Lors d’entretiens avec 25 recruteurs et professionnels des ressources humaines aux États-Unis, 92 % des personnes interrogées ont indiqué que leurs systèmes ne rejettent pas automatiquement les CV en fonction du format ou du contenu.
La principale raison du rejet, selon les informations, est le volume écrasant de demandes et l’opportunité de présentation.
Ce n’est pas l’IA : c’est l’excès de candidats
Le rapport, intitulé « Le Mythe du Rejet par ATS », offre une vision plus claire sur le fonctionnement des processus de recrutement en pratique. La plupart des plateformes modernes d’ATS fonctionnent comme des outils organisationnels et seule une petite fraction est configurée pour effectuer des filtrages automatiques. Parmi l’ensemble des recruteurs interrogés, à peine 8 % utilisent des systèmes stricts qui appliquent des seuils de correspondance.
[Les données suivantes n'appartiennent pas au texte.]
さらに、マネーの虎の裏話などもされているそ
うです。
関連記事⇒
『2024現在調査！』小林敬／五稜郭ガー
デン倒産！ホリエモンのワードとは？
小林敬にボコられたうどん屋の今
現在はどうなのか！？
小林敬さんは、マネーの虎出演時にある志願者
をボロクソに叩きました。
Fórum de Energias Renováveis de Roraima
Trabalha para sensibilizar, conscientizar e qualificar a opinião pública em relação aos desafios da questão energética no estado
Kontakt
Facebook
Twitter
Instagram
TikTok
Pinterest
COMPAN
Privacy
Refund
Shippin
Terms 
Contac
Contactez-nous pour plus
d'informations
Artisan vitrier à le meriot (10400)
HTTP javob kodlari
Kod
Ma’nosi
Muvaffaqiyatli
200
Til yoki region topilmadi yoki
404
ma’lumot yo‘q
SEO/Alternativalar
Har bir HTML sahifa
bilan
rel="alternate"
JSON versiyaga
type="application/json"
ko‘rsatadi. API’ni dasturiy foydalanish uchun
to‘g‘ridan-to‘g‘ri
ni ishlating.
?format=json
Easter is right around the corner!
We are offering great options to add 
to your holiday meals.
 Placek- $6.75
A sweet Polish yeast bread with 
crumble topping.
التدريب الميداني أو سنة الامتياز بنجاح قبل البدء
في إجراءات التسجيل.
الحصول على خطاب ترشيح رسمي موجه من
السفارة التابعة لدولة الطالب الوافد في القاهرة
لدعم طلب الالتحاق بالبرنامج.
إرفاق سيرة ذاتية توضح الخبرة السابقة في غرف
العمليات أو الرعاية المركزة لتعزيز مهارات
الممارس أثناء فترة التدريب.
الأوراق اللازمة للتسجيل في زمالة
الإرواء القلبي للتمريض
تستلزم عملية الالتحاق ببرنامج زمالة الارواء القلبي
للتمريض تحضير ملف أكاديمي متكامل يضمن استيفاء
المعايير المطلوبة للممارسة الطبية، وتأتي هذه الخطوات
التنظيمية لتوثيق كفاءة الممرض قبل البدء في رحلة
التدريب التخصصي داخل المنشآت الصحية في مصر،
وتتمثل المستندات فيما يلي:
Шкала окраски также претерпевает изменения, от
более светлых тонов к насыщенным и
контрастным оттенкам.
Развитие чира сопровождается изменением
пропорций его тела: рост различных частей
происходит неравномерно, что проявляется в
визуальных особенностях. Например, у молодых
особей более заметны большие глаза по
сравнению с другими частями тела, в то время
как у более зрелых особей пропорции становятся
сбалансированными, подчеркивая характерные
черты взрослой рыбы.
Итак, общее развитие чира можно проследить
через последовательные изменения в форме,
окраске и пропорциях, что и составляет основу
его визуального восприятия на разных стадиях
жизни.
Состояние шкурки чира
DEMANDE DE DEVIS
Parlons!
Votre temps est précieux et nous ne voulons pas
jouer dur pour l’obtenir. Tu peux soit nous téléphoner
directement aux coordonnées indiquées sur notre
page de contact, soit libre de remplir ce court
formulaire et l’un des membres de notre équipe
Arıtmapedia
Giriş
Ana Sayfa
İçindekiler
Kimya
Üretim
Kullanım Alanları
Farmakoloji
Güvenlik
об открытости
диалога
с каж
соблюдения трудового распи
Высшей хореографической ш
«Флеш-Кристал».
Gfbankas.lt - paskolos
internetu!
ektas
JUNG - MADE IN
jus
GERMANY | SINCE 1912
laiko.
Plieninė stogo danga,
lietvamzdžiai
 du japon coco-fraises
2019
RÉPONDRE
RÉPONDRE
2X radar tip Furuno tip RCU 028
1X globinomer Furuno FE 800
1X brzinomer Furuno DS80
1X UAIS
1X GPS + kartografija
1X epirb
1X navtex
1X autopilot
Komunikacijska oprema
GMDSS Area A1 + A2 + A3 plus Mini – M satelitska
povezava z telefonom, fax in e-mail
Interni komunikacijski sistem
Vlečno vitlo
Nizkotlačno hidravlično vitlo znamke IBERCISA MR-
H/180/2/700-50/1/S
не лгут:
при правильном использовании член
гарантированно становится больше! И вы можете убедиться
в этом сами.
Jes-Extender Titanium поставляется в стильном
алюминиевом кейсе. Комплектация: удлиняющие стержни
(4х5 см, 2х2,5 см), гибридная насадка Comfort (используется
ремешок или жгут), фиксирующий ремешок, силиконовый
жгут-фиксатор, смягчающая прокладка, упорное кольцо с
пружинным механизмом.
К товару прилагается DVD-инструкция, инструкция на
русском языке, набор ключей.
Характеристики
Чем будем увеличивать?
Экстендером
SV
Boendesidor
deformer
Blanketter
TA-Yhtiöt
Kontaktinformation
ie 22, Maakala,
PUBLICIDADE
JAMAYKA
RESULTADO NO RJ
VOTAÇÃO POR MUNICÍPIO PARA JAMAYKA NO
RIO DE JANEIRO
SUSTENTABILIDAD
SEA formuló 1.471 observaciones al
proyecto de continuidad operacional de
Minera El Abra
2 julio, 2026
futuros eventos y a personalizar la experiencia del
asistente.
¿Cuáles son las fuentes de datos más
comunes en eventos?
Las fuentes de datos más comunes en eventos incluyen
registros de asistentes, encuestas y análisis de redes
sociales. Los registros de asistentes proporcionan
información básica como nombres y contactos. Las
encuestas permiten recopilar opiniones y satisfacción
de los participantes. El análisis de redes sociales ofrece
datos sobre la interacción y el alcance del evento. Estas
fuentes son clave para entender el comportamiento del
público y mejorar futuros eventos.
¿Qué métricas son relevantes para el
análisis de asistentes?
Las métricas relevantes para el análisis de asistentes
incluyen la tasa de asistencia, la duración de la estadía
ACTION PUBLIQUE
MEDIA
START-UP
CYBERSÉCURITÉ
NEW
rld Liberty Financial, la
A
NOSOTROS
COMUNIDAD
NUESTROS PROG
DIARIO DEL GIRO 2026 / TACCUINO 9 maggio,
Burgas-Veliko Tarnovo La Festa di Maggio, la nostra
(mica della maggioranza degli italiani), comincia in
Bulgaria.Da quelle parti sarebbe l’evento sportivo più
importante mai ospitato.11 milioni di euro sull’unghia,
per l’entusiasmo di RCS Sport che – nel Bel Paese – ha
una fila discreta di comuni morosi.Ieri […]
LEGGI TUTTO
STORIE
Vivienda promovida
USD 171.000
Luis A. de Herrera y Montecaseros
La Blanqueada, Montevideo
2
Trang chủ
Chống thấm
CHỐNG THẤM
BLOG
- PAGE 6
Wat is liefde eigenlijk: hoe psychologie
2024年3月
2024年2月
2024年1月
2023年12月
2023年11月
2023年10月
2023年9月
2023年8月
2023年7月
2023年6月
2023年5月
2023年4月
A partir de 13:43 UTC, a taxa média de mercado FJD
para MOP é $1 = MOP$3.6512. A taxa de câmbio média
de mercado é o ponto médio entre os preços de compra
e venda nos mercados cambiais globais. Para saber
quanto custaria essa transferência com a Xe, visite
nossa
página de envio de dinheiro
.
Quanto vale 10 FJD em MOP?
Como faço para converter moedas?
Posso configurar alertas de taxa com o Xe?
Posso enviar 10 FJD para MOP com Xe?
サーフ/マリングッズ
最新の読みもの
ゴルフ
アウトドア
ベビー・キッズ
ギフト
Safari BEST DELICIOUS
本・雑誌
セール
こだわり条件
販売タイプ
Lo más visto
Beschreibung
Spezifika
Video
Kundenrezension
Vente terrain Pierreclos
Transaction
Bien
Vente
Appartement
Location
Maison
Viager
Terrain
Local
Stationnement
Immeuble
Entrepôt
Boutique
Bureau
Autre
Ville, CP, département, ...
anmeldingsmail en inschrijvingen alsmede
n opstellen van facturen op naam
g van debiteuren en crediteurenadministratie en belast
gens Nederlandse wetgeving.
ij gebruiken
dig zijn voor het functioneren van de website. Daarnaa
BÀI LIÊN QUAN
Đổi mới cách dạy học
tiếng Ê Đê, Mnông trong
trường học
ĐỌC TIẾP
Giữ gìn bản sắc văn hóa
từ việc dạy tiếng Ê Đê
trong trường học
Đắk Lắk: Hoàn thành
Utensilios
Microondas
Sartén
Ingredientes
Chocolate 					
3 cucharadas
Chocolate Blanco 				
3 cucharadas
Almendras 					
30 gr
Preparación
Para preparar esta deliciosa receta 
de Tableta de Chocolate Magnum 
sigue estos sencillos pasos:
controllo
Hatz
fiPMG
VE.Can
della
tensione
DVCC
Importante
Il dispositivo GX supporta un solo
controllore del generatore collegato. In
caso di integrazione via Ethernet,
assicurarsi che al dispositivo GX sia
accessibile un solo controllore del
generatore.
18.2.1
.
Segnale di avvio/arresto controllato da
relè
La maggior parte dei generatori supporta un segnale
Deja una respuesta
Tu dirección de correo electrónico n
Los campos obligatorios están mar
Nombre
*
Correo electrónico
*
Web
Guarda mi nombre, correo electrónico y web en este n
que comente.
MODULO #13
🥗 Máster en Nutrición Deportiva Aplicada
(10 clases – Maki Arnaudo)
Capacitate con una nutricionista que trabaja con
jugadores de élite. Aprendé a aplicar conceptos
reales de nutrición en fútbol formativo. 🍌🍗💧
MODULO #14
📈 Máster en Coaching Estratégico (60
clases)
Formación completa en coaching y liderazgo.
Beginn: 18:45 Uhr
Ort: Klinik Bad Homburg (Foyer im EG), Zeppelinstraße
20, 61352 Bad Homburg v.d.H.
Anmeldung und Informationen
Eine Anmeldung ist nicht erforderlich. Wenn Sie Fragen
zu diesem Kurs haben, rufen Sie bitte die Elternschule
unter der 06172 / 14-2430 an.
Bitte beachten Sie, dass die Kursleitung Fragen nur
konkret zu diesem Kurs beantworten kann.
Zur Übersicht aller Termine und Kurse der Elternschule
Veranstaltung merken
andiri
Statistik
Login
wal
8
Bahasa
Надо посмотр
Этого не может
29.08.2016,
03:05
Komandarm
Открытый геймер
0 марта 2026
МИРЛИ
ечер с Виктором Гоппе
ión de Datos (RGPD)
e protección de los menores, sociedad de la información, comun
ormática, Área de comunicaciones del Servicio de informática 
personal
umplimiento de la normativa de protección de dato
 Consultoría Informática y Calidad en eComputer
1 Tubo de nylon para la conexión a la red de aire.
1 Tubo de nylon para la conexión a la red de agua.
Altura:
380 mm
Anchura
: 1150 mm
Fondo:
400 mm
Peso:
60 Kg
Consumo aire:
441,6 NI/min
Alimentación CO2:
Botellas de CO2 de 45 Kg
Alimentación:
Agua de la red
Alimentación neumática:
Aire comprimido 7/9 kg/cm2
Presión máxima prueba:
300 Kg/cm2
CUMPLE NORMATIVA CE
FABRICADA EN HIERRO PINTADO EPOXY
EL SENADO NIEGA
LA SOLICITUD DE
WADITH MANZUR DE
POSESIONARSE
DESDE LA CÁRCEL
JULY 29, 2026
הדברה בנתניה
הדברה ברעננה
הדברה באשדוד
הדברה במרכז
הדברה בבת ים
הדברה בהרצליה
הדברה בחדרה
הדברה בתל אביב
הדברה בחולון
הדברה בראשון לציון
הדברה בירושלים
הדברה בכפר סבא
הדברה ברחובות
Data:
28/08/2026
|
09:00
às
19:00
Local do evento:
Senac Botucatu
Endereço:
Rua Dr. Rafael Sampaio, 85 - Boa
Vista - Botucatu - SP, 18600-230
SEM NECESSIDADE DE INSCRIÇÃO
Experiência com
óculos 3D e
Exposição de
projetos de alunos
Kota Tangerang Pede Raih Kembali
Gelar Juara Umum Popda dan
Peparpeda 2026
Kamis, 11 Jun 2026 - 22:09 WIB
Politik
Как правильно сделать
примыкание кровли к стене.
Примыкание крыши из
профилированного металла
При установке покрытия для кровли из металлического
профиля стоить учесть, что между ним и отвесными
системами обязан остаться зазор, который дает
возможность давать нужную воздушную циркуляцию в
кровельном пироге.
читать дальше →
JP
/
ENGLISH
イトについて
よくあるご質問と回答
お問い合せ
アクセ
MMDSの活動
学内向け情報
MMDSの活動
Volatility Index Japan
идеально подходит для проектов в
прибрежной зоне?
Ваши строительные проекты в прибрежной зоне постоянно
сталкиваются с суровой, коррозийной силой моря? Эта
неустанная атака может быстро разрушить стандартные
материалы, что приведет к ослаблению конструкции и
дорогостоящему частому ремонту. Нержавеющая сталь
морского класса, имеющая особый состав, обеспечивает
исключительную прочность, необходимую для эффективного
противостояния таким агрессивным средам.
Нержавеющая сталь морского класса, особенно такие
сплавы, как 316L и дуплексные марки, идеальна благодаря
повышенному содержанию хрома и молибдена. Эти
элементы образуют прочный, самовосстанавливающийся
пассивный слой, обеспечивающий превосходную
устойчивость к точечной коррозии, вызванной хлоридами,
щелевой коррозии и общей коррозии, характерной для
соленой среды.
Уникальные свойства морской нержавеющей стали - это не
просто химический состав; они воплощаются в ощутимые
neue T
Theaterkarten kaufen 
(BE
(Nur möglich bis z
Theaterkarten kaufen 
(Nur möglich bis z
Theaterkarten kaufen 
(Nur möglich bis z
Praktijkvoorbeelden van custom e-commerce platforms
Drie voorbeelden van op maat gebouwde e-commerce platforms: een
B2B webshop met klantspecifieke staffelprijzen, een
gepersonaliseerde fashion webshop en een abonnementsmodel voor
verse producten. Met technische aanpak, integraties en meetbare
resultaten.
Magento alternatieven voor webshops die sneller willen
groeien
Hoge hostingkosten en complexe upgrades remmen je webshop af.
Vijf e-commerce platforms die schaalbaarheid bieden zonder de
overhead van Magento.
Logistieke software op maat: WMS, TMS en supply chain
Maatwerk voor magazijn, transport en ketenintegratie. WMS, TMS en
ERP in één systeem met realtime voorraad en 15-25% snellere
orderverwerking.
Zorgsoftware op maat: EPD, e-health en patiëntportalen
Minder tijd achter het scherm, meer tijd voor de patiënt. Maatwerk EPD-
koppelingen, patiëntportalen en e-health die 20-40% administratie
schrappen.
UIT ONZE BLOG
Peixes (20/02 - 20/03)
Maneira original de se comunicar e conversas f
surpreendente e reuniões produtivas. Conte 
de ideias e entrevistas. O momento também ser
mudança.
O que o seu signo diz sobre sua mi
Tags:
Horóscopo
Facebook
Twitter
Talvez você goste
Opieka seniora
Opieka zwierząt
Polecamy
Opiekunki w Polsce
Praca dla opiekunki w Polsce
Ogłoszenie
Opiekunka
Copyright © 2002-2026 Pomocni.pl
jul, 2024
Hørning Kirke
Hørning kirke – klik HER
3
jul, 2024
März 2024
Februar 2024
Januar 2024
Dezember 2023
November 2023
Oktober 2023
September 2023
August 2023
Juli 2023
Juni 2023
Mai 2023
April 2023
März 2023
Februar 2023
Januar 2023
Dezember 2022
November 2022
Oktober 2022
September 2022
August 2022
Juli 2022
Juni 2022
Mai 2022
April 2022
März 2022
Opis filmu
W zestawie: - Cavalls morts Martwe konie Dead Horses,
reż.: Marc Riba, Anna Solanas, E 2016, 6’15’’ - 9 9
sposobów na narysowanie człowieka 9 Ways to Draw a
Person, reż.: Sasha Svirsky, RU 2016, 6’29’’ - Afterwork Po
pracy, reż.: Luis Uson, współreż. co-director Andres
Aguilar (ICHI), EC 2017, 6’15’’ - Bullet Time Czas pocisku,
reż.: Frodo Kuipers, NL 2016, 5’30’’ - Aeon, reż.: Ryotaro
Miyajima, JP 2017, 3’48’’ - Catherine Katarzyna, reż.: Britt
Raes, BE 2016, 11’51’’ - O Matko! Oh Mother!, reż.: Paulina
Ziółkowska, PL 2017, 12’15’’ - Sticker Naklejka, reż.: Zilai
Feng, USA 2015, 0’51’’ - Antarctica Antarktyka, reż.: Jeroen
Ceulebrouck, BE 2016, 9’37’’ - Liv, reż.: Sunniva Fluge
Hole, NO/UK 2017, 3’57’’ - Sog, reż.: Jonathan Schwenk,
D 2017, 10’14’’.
L’étude révèle également que l’utilisation de scores basés sur l’intelligence artificielle (IA) a un impact limité sur le processus de décision en matière de recrutement.
Bien que 44 % des recruteurs mentionnent que leur logiciel inclut des outils de notation, plus de la moitié désactive ou ignore ces métriques. Seul 8 % considère ces scores comme décisifs pour leur processus de sélection.
La grande majorité des personnes interrogées s’accorde à dire qu’un format clair et concis est crucial. Les CV excessivement stylisés ou générés par IA sont perçus négativement, tandis que les présentations personnalisées et le contact via LinkedIn peuvent aider les candidats à se démarquer.
L’étude souligne également que 68 % des recruteurs attribuent la propagation du mythe à des publications sur les réseaux sociaux, alimentant ainsi la demande de services qui promettent d’être « à l’épreuve des ATS ».